As for mergers and acquisitions, Chaiken applauded DraftKings’ purchase of Golden Nugget Online (regulatory approval pending) for its synergies and strategic benefits. Robins believes DraftKings can gain $300 million, in part by removing marketing and cost redundancies and partly through adding revenue. Chaiken suspects that $300 million could be a conservative estimate, as Robins didn’t include the potential of data-mining Golden Nugget’s customer base, which comprises five million people.

He also believes that Golden Nugget’s online live-dealer games would be an asset to the DraftKings portfolio. In addition, he liked the potential in the social-gaming/play-for-fun sphere, which “could be an interesting customer acquisition strategy. … In its simplest form, consumers who have shown an affinity for gambling in a play-for-fun model should make easy conversion, and ancillary product offerings can only help customer retention, in our view.”

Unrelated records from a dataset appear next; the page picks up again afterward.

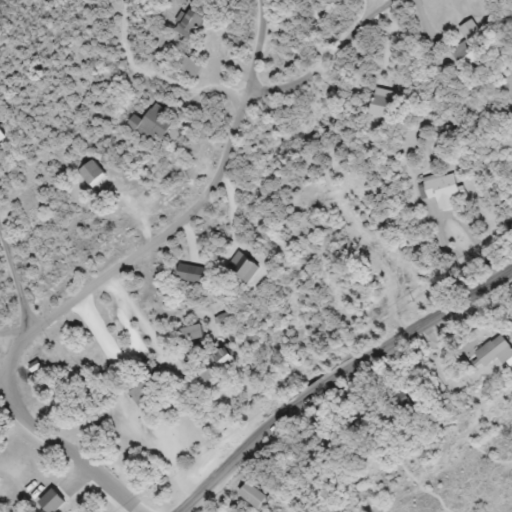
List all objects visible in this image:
road: (368, 8)
building: (190, 24)
building: (470, 45)
road: (326, 57)
building: (191, 68)
building: (387, 103)
building: (155, 124)
building: (5, 133)
building: (96, 174)
building: (444, 191)
road: (201, 201)
building: (248, 268)
building: (196, 274)
road: (16, 280)
building: (228, 318)
building: (196, 335)
building: (499, 352)
road: (11, 357)
building: (229, 359)
road: (337, 380)
road: (69, 452)
building: (263, 497)
building: (58, 499)
building: (55, 501)
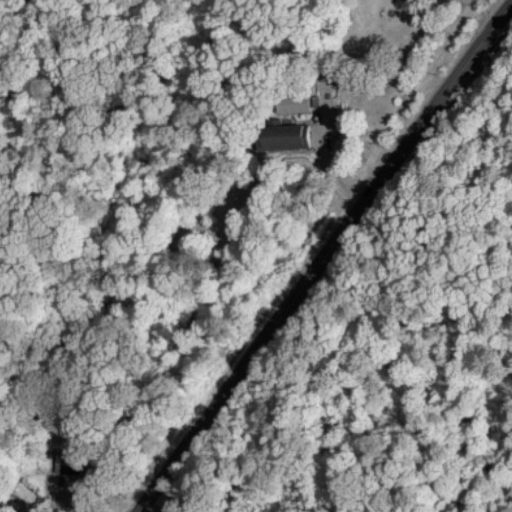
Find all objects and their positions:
building: (290, 102)
building: (282, 134)
road: (325, 255)
park: (193, 265)
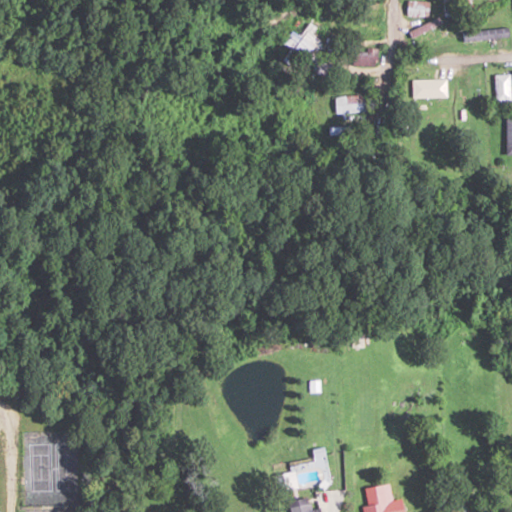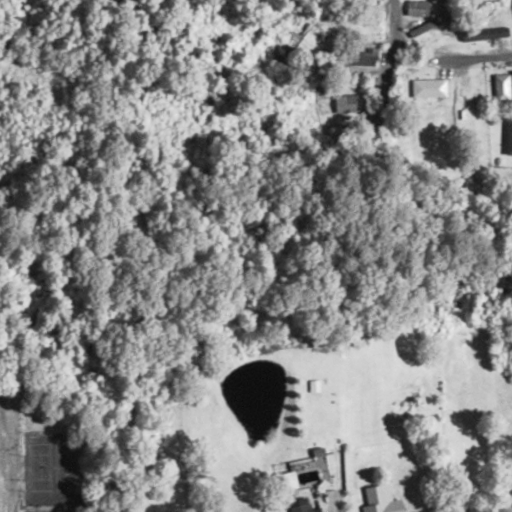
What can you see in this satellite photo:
building: (444, 7)
building: (415, 8)
building: (423, 27)
building: (483, 33)
road: (391, 45)
building: (296, 46)
road: (457, 67)
building: (499, 87)
building: (427, 88)
building: (350, 103)
building: (507, 135)
road: (472, 178)
road: (9, 459)
building: (374, 501)
building: (299, 506)
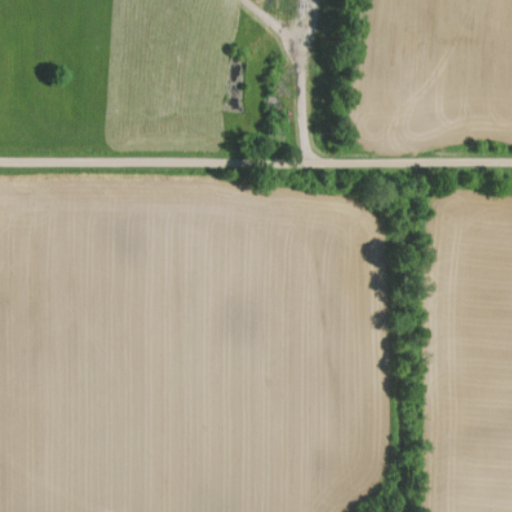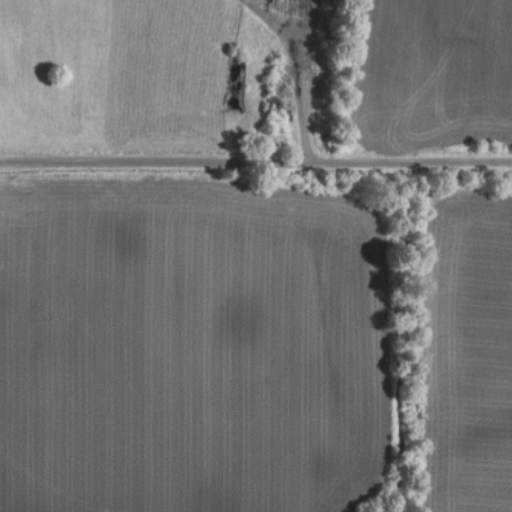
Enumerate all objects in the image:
road: (256, 161)
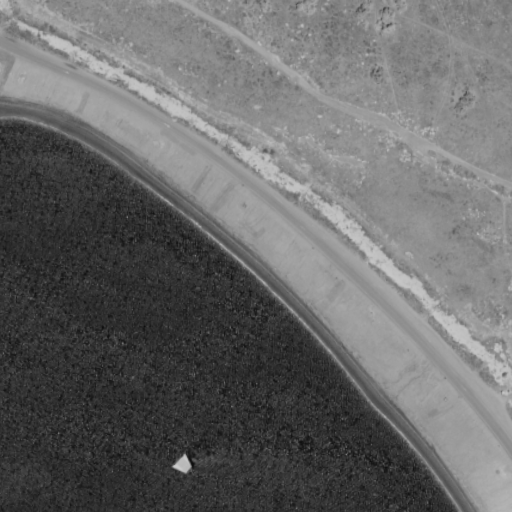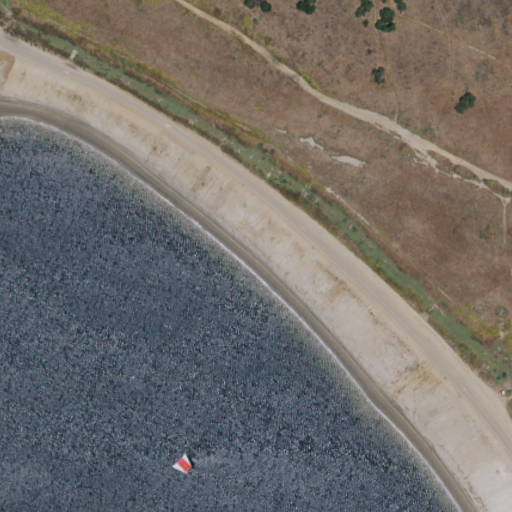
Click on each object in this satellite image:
road: (382, 61)
road: (510, 87)
road: (340, 104)
park: (328, 166)
road: (282, 213)
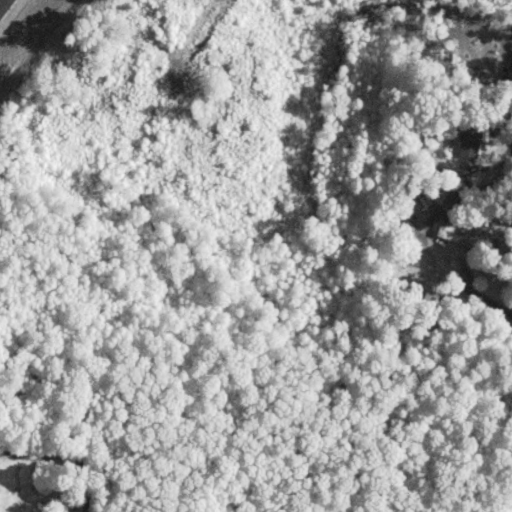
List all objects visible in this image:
building: (472, 140)
road: (491, 173)
building: (457, 234)
road: (453, 276)
road: (66, 456)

Another asset highlighted by Chaiken was DraftKings’ partnership with platform provider Genius Sports, which supplies DraftKings with Same Game Parlay applications using the BetBuilder platform. The analyst believes Robins will tuck Genius Sports into the DraftKings portfolio at some future point. He observed that Robins “also has partnered with Genius for Next Gen Stats and real-time official play-by-play statistics, which we think could begin to usher in some more differentiated content and options for bettors. Bottom line, we think both handle and revenue could begin to improve.”

Summing up, Chaiken wrote that DraftKings’ long game focuses on the U.S. igaming and online sports betting markets. But he urged investors not to overlook the potential of “a larger story,” which encompasses the United Kingdom, South America, and Africa, a narrative in which the total addressable market reflects the value presently baked into DraftKings’ share price, which stood at $59.05 a share as of September 14.